Remember, deals that seem too good to be true, probably are to good to be true. Don't let your greed overtake your commonsense. 

6- If you can't verify, delete. It is best to simply delete SPAM without opening it. Also, delete, without opening any links, suspicious emails and text messages from unknown and unidentifiable sources. 

7- Make back-ups often. Important data can be lost multiple ways, including computer malfunctions, loss or theft of your device, viruses, or ransomware attacks. Backing up your your important data on a regular basis will make your life easier if your data is lost, and will make it less likely you'll have to give in to a ransomware attack.  

Data can be backed-up in multiple ways, including online or cloud storage, portable external hard drives (here's a good one on Amazon: Seagate 2TB for less than $65), or USB flash drives (I use and recommend the GorilaDrive brand). 

8- Stay away from the "red light districts" and bad neighborhoods of cyberspace. Just like in real life, cyberspace has its share of places to avoid. You can become a victim anywhere, but you are much more likely to become one if you hang out in bad places, both in real life and online. Stay away from porn sites, illicit pharmaceutical sites, gambling sites, and other vice-associated sites. Even if those websites are legitimate and safe, they often link to very shady websites that may be infested with phishing attempts, viruses, malware, and ransomware.

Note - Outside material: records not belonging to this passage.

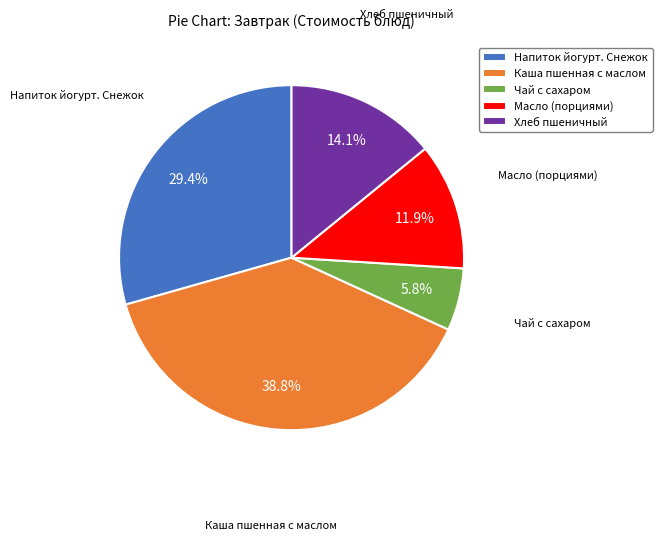

Rank the categories by value from lowest to highest.

Чай с сахаром, Масло (порциями), Хлеб пшеничный, Напиток йогурт. Снежок, Каша пшенная с маслом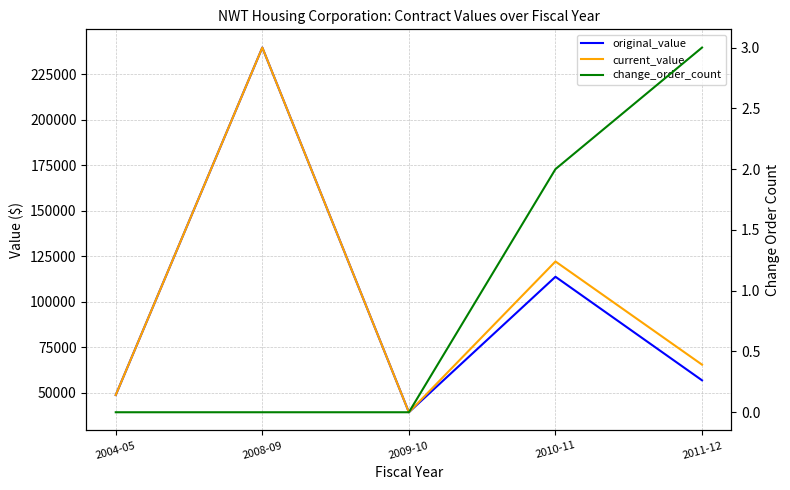

True or false: change_order_count and original_value cross at least once.

False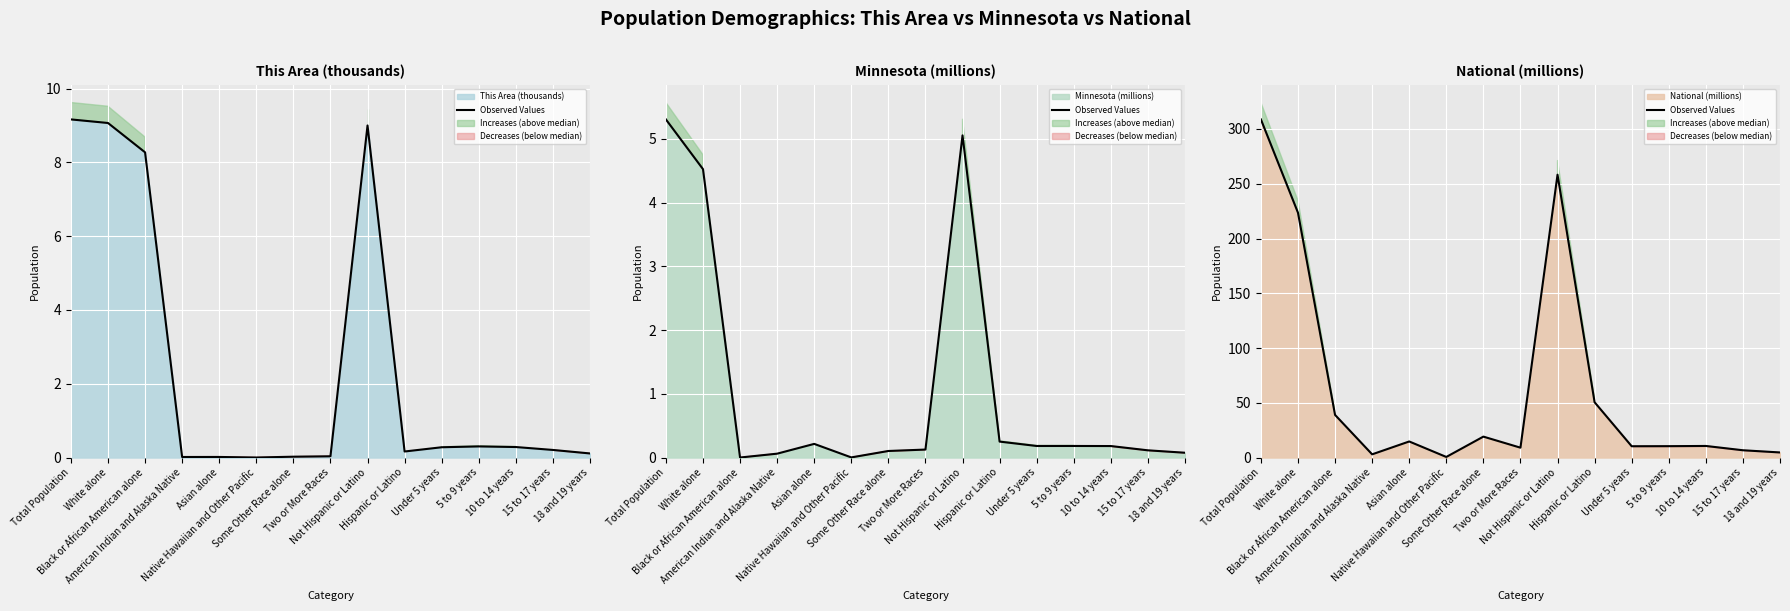

Is it true that the value at 5 to 9 years is 10.4?

True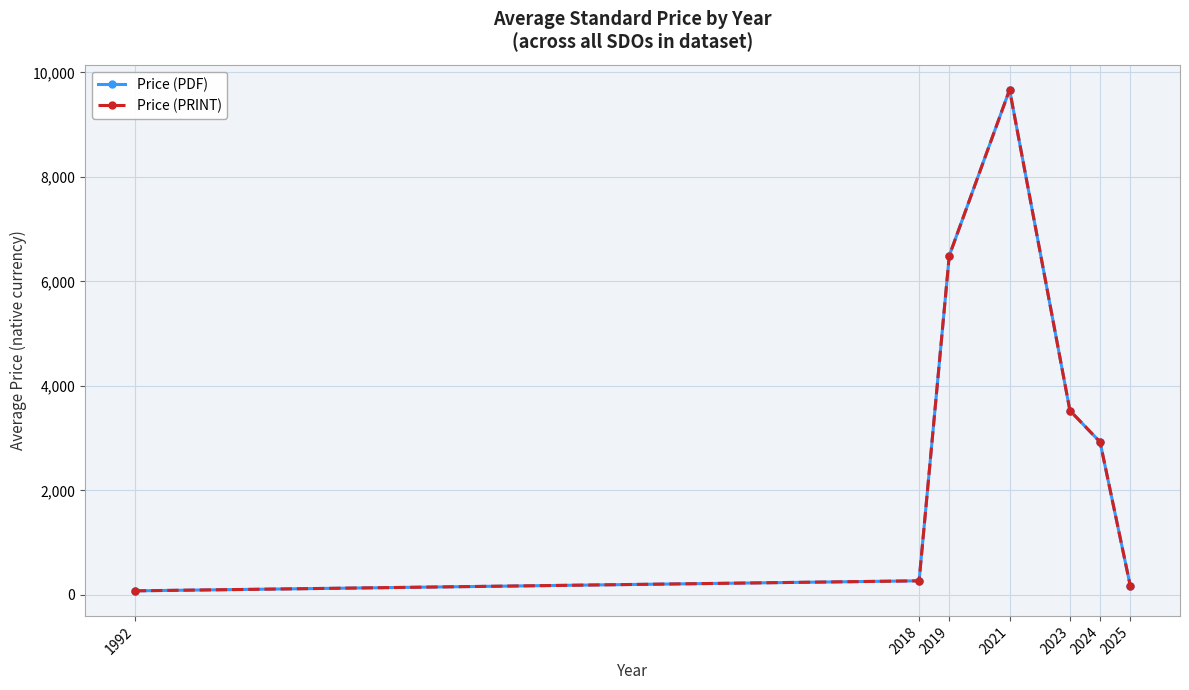

At which category does Price (PDF) reach its first local peak?

2021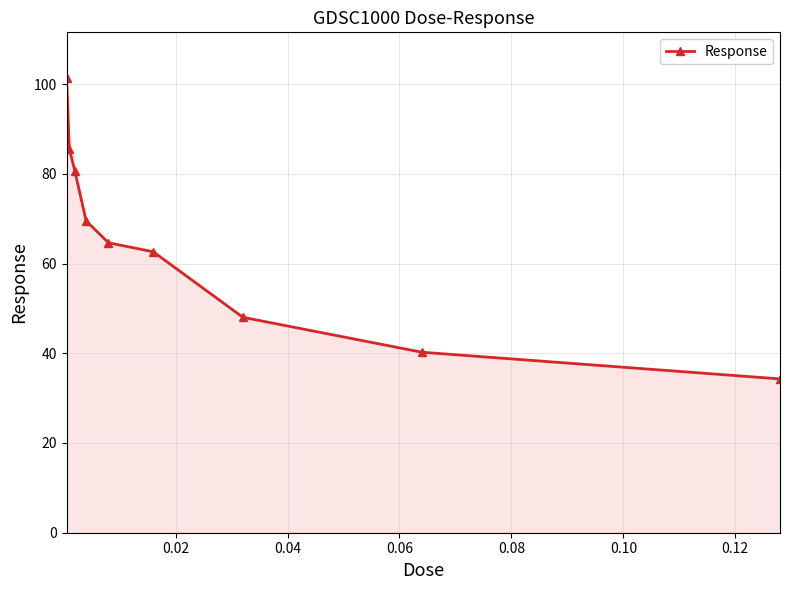

Reading left to right, extract all data points from this chart.

101.4	85.6	80.5	69.5	64.6	62.6	48.0	40.2	34.3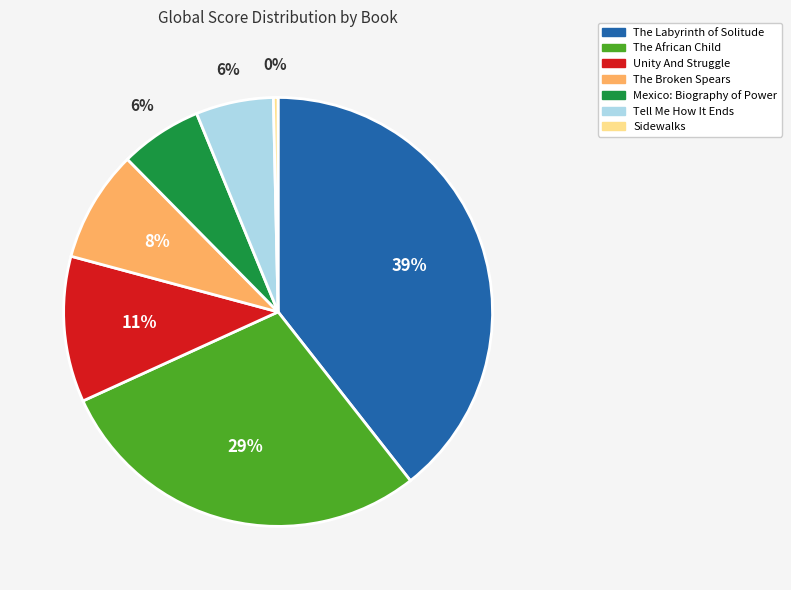

How many slices are in this pie chart?

7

Deal only with companies and websites that you know and trust. 

9- Don't overshare on social media. Privacy is important, but it is virtually non-existent in cyberspace. Once you put it on the Internet, it is out there forever. Just ask any celebrity or politician who said something stupid, then tried to delete it. Screenshots are forever.  Even if you have your social media account set to "private," your information is still available to the social media company, government and law enforcement, and those people who you allow to follow you. Any of those people can, accidentally or on purpose, leak that information publicly. Think carefully about what you share on social media, and who might see it.